Note here, trying since noon. Neither plesk installer --select-release-current --upgrade-installed-components offers a download, nor has the FAQ article been updated that a patch has actually been published. What am I missing?
18.0.77 #2 on Alma
 
Last edited:
Note here, trying sind noon. Neither plesk installer --select-release-current --upgrade-installed-components offers a download, nor has the FAQ article been updated that a patch has actually been published. What am I missing?
18.0.77 #2 on Alma
Did you try plesk-installer --select-release-id PLESK_18_0_78 --upgrade-installed-components ? That worked for us on Ubuntu. The link provided in the faq did not work.
 
I am assuming there will be no patched nginx releases for older unsupported versions of Plesk like 18.0.31. and that it will only go back to 18.0.76 or so?

However, I am curious if there will be updates to WP-toolkit going back to version 5.8.1-5837 (which was forked at that final release version for 18.0.31), or is that also unsupported?

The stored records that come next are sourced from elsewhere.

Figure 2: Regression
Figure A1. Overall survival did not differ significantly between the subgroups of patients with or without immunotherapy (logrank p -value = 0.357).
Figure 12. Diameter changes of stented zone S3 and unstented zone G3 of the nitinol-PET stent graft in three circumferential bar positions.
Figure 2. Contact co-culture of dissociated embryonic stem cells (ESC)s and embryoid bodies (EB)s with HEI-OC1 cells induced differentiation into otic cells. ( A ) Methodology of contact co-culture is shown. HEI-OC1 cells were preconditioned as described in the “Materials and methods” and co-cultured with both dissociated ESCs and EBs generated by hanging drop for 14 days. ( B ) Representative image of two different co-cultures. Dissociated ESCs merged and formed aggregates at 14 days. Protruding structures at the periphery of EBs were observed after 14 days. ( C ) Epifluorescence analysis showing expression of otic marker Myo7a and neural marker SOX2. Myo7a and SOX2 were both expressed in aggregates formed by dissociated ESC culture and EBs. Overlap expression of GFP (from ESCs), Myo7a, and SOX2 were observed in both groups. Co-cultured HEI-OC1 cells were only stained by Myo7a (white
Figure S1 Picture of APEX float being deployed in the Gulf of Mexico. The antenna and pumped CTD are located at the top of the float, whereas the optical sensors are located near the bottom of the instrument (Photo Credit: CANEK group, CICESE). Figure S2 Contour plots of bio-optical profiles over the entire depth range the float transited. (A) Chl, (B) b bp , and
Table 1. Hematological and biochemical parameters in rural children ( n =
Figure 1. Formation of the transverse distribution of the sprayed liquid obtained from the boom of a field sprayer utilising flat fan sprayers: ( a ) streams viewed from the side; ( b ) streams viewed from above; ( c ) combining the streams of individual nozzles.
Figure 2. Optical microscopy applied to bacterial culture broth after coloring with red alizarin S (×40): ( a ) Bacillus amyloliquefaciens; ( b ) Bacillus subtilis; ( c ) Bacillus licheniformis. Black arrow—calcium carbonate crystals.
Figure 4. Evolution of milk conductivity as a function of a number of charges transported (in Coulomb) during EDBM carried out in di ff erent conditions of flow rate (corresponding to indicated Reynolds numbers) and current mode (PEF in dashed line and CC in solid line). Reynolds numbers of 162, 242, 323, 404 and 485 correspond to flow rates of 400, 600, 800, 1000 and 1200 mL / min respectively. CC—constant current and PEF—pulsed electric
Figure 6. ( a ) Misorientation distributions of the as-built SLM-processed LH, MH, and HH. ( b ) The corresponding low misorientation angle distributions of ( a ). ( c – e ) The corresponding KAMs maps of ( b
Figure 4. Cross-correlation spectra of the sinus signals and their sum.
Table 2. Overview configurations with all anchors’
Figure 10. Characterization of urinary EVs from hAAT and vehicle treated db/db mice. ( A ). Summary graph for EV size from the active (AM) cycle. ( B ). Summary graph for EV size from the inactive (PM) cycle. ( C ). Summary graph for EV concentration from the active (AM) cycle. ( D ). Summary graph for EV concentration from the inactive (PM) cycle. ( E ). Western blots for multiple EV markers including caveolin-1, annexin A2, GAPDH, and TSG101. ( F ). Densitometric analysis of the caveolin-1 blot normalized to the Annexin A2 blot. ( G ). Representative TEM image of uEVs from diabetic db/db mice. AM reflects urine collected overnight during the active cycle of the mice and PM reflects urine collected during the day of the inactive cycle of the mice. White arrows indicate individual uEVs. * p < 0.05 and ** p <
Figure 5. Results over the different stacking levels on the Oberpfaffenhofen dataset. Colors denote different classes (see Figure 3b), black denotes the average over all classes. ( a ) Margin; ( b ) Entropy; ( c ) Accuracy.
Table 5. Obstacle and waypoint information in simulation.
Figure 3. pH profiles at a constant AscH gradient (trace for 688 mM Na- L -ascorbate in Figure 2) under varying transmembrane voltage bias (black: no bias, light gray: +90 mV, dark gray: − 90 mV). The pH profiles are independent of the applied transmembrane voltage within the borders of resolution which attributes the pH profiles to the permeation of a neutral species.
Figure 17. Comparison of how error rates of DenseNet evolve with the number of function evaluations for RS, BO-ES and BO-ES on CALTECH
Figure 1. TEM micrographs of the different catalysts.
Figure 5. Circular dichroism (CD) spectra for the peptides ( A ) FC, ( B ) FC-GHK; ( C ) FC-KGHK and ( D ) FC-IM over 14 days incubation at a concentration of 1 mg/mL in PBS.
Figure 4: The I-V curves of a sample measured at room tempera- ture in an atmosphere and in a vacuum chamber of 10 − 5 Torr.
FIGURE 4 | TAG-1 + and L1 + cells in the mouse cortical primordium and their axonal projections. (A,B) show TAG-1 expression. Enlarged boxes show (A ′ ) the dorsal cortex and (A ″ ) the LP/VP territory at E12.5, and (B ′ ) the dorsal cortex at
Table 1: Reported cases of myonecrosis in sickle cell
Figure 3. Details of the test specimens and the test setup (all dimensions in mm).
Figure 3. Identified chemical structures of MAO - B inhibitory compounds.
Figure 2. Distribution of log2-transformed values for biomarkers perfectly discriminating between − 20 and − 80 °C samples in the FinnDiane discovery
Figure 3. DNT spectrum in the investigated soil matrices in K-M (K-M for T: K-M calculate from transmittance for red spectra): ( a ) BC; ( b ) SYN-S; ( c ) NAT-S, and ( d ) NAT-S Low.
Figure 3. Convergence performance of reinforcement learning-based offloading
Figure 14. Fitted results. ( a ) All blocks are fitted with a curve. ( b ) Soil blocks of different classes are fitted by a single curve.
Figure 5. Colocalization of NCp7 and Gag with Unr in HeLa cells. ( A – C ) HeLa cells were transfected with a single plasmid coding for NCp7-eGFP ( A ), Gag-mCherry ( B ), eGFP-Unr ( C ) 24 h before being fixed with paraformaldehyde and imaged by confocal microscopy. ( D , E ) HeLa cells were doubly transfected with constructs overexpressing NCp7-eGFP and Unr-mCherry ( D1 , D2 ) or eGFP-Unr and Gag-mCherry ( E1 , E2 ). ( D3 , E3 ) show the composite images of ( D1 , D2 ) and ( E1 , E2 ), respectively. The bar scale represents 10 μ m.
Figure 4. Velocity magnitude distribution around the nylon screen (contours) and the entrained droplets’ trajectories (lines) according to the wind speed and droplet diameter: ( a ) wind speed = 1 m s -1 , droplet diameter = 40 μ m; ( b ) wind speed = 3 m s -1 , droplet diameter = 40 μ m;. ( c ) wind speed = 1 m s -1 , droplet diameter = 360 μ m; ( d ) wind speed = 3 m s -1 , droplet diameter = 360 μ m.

Just curious more than anything, since I am unclear if this patch or update for newer supported releases is fixing just the nginx binary, or is it also fixing the vulnerable rewrites that WP-Toolkit applies as part of the Wordpress hardening options. I am unclear if those rewrite directives were updated or fixed already to be safe in a subsequent release of WP-toolkit beyond 5.8.1-5837, or if that is also part of the expected patch releases? And if nginx is fixed, I am assuming those rewrites no longer matter if that is the case, so there wont actually be any changes to also eliminate any other config generators, templates, overrides, etc. embedded anywhere in Plesk tools/extensions to also replace rewrite directives from positional captures to PCRE named captures to eliminate the aspect of the CVE that can inflict the most damage. Is that a fair statement, or am I off base.

Just looking for some clarity on the approach given the severity and ramifications of this specific CVE.

Thanks for any clarifications that can be provided!
 
@rhall , I believe the update will be applied only to 18.0.77 and 18.0.78. It's very unlikely for our team to patch a version as old as .31 or even .67. The update is specifically about the underlying NGINX vulnerability tied to CVE-2026-42945. There won't be a specific patch for WP Toolkit, so the version is irrelevant. If Nginx itself is patched, those rewrite directives should no longer be exploitable in the same way.
 
Just a heads up, in case anyone missed the notice in the changelog, that the security update was also released for Plesk Obsidian 18.0.77. Please let us know if you encounter any issues.